◆ GIVEN PASSAGE
⟨

A Note About the Supersedes Header

A simple and good way of handling the Supersedes header is to handle it in exactly the same way as the In-Reply-To and References header. If it is implemented in that way, it will not create any more security problems than In-Reply-To and References. It will just be a new kind of link. Whether the content of a Superseding message really does supersede the superseded message will be evaluated by the reader in the same way as the reader evaluates whether the content of a replying message really is a reply to the replied-to message.
One might also mark a superseded message with a new value in the "Status" column, "Superseded". Such messages might then be handled as seen messages, i.e. not shown as new. The recipient will still see the "Superseded-In" header in the superseding message, and can then click on this to see the previous version. This implementation is a little less secure, since it makes it possible for a malicious user to send a false superseding message, and in that way suppress the viewing of the superseded message.

Since I know that Pete Resnick is concerned about the security risks with this second way of implementing Supersedes, I suggest that those, who share his concerns, should choose to implement Supersedes using method 1, rather than method 2.

Value for Users

The value for Users with thread support is that users will easily be able to see the position of a message in its thread. Of special value is that users can see if other people have replied to a message, before they write their own reply, and that users can see if a message has been superseded, before reading the message, believing it to be still valid. It will also be easy for users to scan a thread.
   Today, in Eudora, users can scan a thread by sorting a mailbox by subject, but this is not very reliable, because (i) a thread may contain messages which have been filtered to different mailboxes, (ii) the content of the subject is often changed within a thread.

Back to the table of contents

Implementation

Here is a suggestion for a simple way to implement this in Eudora.

⟩

◆ MATERIAL
⟨

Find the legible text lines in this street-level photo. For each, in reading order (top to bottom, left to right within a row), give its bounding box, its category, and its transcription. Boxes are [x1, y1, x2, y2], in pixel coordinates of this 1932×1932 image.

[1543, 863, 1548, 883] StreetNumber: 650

⟩

◆ WRITTEN TASKS
1. Repeat, word for word, the stretch of the note about the Supersedes header from "Since I know" through "scan a thread.".
2. In the note about the Supersedes header, what two reasons make sorting a mailbox by subject an unreliable way to scan a thread in Eudora?

◆ COMPLETED EXERCISE
1.
Since I know that Pete Resnick is concerned about the security risks with this second way of implementing Supersedes, I suggest that those, who share his concerns, should choose to implement Supersedes using method 1, rather than method 2.

Value for Users

The value for Users with thread support is that users will easily be able to see the position of a message in its thread. Of special value is that users can see if other people have replied to a message, before they write their own reply, and that users can see if a message has been superseded, before reading the message, believing it to be still valid. It will also be easy for users to scan a thread.

2. A thread may contain messages that have been filtered to different mailboxes, and the subject is often changed within a thread.